Dopo American Guinea Pig: Bouquet of Guts and Gore (qui la nostra recensione) diretto da Stephen Biro nel 2014, giunge alla nostra attenzione anche American Guinea Pig: Bloodshock, il secondo capitolo della serie americana ispirata alla saga orientale di Hideshi Hino.
Biro, ideatore del progetto nonché fondatore della label Unearthed Films, compare anche in Bloodshock in veste di sceneggiatore e di produttore mentre alla regia del film c’è Marcus Koch, quest’ultimo effettista, tra l’altro, di entrambi i capitoli.
Dopo questa breve introduzione, passiamo subito a parlare di Bloodshock, la cui storia vede protagonista un uomo (Dan Ellis) che viene torturato da un “mad doctor”. Le torture fisiche e psicologiche infertegli servono a testare il livello della soglia di sopportazione del dolore e quindi anche della resistenza fisica di un essere umano.
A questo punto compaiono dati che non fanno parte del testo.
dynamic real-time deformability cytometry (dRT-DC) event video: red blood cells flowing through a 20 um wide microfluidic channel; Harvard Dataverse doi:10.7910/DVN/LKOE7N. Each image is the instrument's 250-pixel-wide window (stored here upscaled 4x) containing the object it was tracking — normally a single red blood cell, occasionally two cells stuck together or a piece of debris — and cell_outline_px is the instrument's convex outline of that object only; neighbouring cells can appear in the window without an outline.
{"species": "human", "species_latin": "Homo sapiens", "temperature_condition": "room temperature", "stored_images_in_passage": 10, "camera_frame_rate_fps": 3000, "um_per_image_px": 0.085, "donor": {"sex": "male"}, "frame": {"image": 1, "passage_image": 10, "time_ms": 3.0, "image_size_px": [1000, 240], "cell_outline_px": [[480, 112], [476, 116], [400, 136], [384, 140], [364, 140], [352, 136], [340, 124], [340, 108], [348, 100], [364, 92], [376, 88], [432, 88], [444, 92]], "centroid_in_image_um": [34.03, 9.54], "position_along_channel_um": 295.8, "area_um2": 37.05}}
Bloodshock ci cala in questo contesto di dolore, reso ancora più tetro da un bianco e nero gelido ma allo stesso tempo elegante. Un b/w che sembra nascondere il colore alla realtà facendosi quasi metafora della vita spenta del protagonista, il quale ormai senza speranze, subisce il dolore che gli viene inflitto. Gli amanti degli snuff movie però potrebbero considerare questa scelta come limitativa, in quanto il bianco e nero si svuota, in un certo senso, dell’efferatezza delle torture compiute.
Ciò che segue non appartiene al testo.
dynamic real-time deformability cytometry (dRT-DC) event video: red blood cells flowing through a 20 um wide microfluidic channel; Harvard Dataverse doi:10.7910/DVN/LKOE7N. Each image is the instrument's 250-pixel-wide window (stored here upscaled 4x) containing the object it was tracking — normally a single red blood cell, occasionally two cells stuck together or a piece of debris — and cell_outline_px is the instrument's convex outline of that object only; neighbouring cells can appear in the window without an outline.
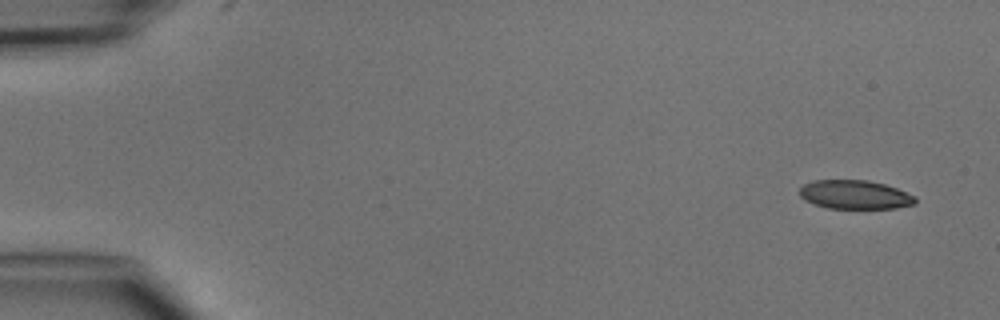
{"species": "common noctule bat (a hibernating species)", "species_latin": "Nyctalus noctula", "temperature_condition": "cold", "stored_images_in_passage": 5, "camera_frame_rate_fps": 3000, "um_per_image_px": 0.085, "animal": {"sex": "male", "body_mass_g": 15.6}, "frame": {"image": 1, "passage_image": 1, "time_ms": 0.0, "image_size_px": [1000, 320], "cell_outline_px": [[916, 204], [896, 208], [828, 208], [804, 200], [800, 196], [800, 188], [804, 184], [812, 180], [868, 180], [884, 184], [896, 188], [916, 196]], "centroid_in_image_um": [72.68, 16.54], "position_along_channel_um": 12.3, "area_um2": 19.42}}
Fino alla fine del film non è noto il motivo per cui la vittima si ritrovi rinchiusa in una cella imbottita per poi essere ripetutamente torturata nello studio del dottore. Quello a cui lo spettatore assiste sono gli spostamenti a cui è sottoposto un essere umano: dalla cella alla stanza delle torture e viceversa. Costantemente e senza pietà per lo spettatore, queste scene si ripetono variando solo nel tipo di pena inflitta dal mad doctor. Si va dai pugni all’estrazione dentale, dalle martellate sul ginocchio al taglio della lingua, dalle incisioni e punti di sutura alla frattura delle ossa… il tutto scandito dall’angosciante ticchettio del metronomo o da suoni distorti d’effetto (Gene Palubicki e Jimmy ScreamerClauz). Il sound design accompagna il pubblico in un mondo perverso per offrire, come unica via di fuga, il silenzio.
Le sequenze, ripetute, hanno altresì il potere di trascinare lo spettatore in una dimensione malsana, rendendolo testimone inerme di fronte a tanta crudeltà.
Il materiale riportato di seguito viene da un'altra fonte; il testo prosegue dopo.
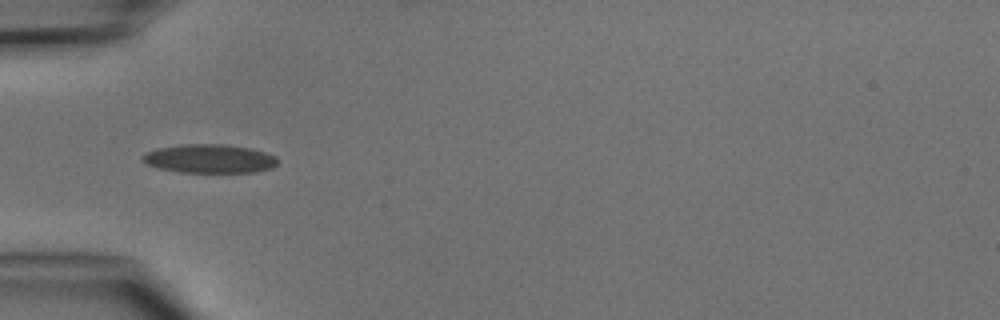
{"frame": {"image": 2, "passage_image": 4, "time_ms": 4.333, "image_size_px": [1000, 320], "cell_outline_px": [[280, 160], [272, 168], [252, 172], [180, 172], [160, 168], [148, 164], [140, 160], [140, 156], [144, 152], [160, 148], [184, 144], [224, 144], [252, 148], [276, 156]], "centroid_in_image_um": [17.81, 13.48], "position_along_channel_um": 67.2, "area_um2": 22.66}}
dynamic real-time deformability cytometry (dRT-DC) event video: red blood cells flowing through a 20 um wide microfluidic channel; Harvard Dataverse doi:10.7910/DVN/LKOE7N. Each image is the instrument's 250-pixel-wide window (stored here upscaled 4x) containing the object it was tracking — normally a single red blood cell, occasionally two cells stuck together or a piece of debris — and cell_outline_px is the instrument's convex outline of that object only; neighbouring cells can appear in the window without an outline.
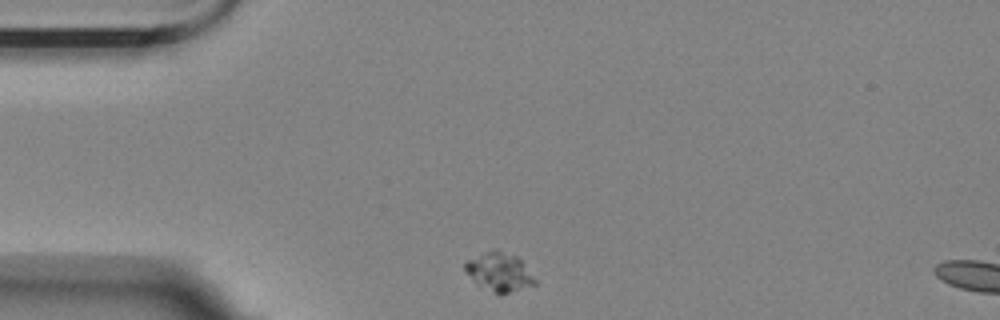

Il film di Marcus Koch non è il solito film estremo che vomita torture negli occhi del pubblico a discapito di tutto il resto.
Oltre agli effetti speciali eccellenti (Koch ha dato prova della sua bravura in diverse occasioni), il film vanta una meravigliosa regia e un buon uso delle luci, pregi questi che solitamente latitano nel cinema estremo. Quando, in film come questo, tutto funziona (storia, sceneggiatura, regia, effetti speciali, fotografia e cast), allora l’orrore diventa davvero reale, quasi percettibile, tangibile. Bloodshock ne è un esempio.
Una nota di merito va anche agli attori, in particolare a coloro che hanno interpretato la vittima (Dan Ellis) e il carnefice.
Bloodshock di Marcus Koch regala anche un magnifico, inaspettato finale che sembra quasi donare un tocco di “colore” e di “amore” seppur in un contesto malato. Davvero molto apprezzato.
Il cast è composto da: Dan Ellis, Norm J. Castellano, Barron Christian, Alberto Giovannelli, Lillian McKinney, Gene Palubicki, Shiva Rodriguez, Maureen Pelamati ed Andy Winton.